*WORK INSTRUCTIONS:*
Each line of the records below that contains "time" needs to be copied.

──────────────────────────────

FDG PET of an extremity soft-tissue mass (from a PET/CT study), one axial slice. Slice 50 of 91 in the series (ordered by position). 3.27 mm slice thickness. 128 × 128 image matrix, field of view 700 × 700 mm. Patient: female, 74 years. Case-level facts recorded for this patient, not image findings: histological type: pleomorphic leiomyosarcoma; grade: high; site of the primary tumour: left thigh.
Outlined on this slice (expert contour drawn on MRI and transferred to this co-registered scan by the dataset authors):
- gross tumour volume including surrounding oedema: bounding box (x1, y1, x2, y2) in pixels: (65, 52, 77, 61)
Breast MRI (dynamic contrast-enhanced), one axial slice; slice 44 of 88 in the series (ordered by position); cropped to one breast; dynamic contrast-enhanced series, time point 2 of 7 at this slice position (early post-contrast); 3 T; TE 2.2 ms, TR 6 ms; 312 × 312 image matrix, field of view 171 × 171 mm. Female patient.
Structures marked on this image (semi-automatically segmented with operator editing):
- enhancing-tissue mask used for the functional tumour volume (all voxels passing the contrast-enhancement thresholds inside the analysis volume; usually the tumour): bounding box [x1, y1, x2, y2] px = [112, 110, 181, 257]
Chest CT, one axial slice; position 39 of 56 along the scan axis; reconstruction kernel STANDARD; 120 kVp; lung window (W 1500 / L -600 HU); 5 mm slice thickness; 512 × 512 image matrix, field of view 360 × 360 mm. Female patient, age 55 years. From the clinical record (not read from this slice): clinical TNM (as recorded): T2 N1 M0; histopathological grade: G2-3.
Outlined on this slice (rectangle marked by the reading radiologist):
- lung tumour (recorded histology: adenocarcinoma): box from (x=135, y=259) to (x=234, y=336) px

──────────────────────────────

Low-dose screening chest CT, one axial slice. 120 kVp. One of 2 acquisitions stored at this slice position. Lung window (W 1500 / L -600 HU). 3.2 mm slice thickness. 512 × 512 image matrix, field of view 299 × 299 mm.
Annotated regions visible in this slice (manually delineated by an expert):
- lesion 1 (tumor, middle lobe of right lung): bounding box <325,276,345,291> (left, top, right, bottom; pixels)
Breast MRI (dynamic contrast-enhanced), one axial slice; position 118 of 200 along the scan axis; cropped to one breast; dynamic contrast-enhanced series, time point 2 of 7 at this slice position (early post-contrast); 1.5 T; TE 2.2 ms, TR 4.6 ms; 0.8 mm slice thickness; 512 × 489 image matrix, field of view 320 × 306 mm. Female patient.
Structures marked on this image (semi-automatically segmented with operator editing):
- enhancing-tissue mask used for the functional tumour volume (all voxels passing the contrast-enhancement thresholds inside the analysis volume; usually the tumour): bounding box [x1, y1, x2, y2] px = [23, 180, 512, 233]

──────────────────────────────

*ANSWER SECTION:*
Breast MRI (dynamic contrast-enhanced), one axial slice; slice 44 of 88 in the series (ordered by position); cropped to one breast; dynamic contrast-enhanced series, time point 2 of 7 at this slice position (early post-contrast); 3 T; TE 2.2 ms, TR 6 ms; 312 × 312 image matrix, field of view 171 × 171 mm. Female patient.
Breast MRI (dynamic contrast-enhanced), one axial slice; position 118 of 200 along the scan axis; cropped to one breast; dynamic contrast-enhanced series, time point 2 of 7 at this slice position (early post-contrast); 1.5 T; TE 2.2 ms, TR 4.6 ms; 0.8 mm slice thickness; 512 × 489 image matrix, field of view 320 × 306 mm. Female patient.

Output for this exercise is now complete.